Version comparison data
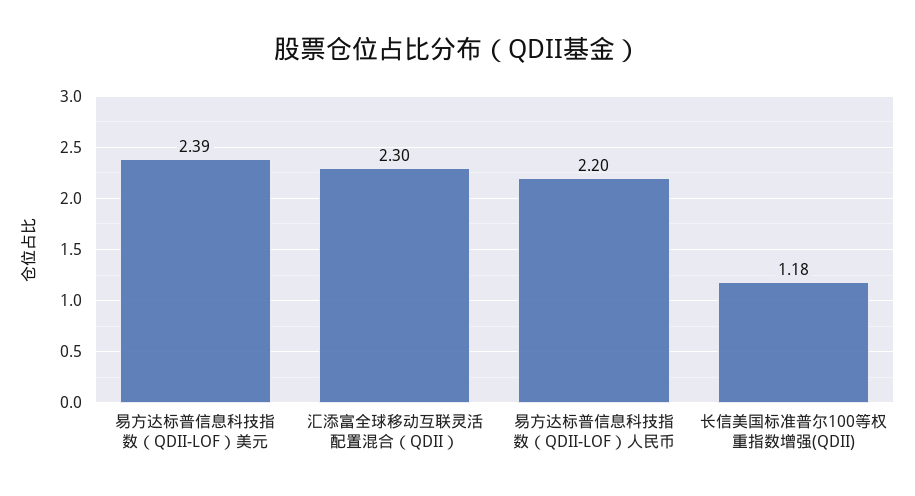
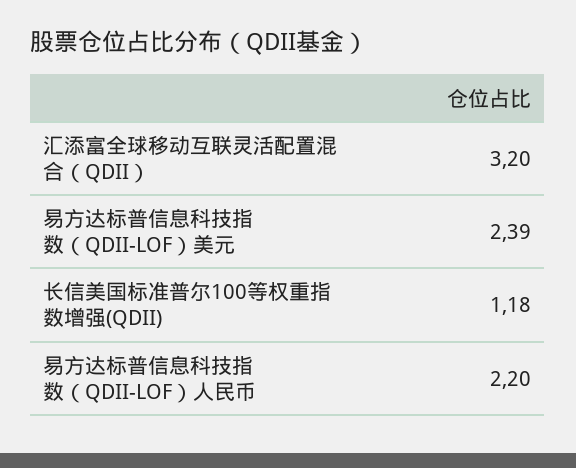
  {
    "易方达标普信息科技指数（QDII-LOF）美元": 2.39,
-   "汇添富全球移动互联灵活配置混合（QDII）": 2.3,
+   "汇添富全球移动互联灵活配置混合（QDII）": 3.2,
    "易方达标普信息科技指数（QDII-LOF）人民币": 2.2,
    "长信美国标准普尔100等权重指数增强(QDII)": 1.18
  }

_What you have to do_: Every line with "汇添富全球移动互联灵活配置混合" in it should be copied from the entries above.

_Solution to the problem_:
-   "汇添富全球移动互联灵活配置混合（QDII）": 2.3,
+   "汇添富全球移动互联灵活配置混合（QDII）": 3.2,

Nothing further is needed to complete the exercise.